Pregnancy scanning (real-time ultrasonography) of ewes is one of the most impactful management tools available to sheep producers. By identifying single, multiple, and non-pregnant ewes before lambing, targeted nutrition and management dramatically improves both ewe and lamb welfare outcomes.
Why Scan?
Ewes carrying twins or triplets have significantly higher nutritional requirements in late pregnancy than those carrying singles. Without scanning, mixed-pregnancy groups receive average nutrition — inadequate for multiple-bearing ewes and potentially excessive for singles. The consequences of miscalculation include:
- Pregnancy toxaemia (twin lamb disease) in underfed multiple-bearing ewes
- Large, oversized singles leading to dystocia in overfed single-bearing ewes
- Hypocalcaemia and poor colostrum quality from nutritional mismanagement
- Unnecessary feed costs from overfeeding singles
Timing and Technique
Scanning is typically performed 70–90 days after the end of mating — early enough to allow nutritional adjustment while providing reliable fetal counting. A real-time ultrasound scanner (3.5–7.5 MHz transducer) is applied to the right inguinal area with the ewe restrained in a cradle or against a wall. Skilled scanners achieve 95%+ accuracy for twin detection; triplet detection accuracy is lower. Scanning should only be performed by trained, competent personnel.

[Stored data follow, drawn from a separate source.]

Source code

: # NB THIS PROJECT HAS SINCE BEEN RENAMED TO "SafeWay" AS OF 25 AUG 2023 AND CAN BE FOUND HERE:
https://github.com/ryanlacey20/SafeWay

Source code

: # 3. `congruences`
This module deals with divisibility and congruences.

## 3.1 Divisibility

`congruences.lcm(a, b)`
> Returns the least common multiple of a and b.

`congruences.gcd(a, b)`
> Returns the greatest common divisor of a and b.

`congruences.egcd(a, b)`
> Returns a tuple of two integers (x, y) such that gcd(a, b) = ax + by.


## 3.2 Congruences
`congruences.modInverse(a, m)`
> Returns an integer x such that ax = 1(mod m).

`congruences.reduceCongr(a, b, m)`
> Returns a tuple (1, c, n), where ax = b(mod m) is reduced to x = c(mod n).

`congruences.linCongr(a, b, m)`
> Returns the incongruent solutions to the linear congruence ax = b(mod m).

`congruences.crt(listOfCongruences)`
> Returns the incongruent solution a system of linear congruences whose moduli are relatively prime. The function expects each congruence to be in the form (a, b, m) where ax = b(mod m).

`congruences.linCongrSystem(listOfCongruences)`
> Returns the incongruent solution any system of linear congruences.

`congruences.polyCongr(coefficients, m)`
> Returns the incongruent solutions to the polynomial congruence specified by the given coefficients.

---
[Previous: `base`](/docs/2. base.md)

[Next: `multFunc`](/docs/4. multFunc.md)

Management Groups Post-Scanning
Ewes should be sorted into management groups immediately after scanning:
- Barren ewes: Consider culling economics; maintain basic welfare nutrition pending sale or slaughter
- Singles: Moderate concentrate supplementation (200–300g/day) in last 6 weeks
- Twins: Higher concentrate supplementation (400–600g/day) in last 6 weeks
- Triplets: Highest supplementation (600–800g/day); consider fostering a lamb at birth
Welfare Benefits
Scanning and targeted nutrition reduces:
- Pregnancy toxaemia incidence by up to 50% in properly managed flocks
- Perinatal lamb mortality (lambs from well-nourished ewes have higher birth weight and colostrum)
- Dystocia rates (appropriate body condition in singles reduces oversized lambs)
- Ewe mortality from metabolic disease
Scanning as a Positive Welfare Indicator
Adoption of pregnancy scanning is an indicator of good farm welfare culture. It requires investment (equipment or scanner hire, labour for restraint, sorting facilities) but delivers welfare and economic returns that substantially exceed costs. Farms not scanning multiple-bearing ewes are missing a fundamental welfare management opportunity.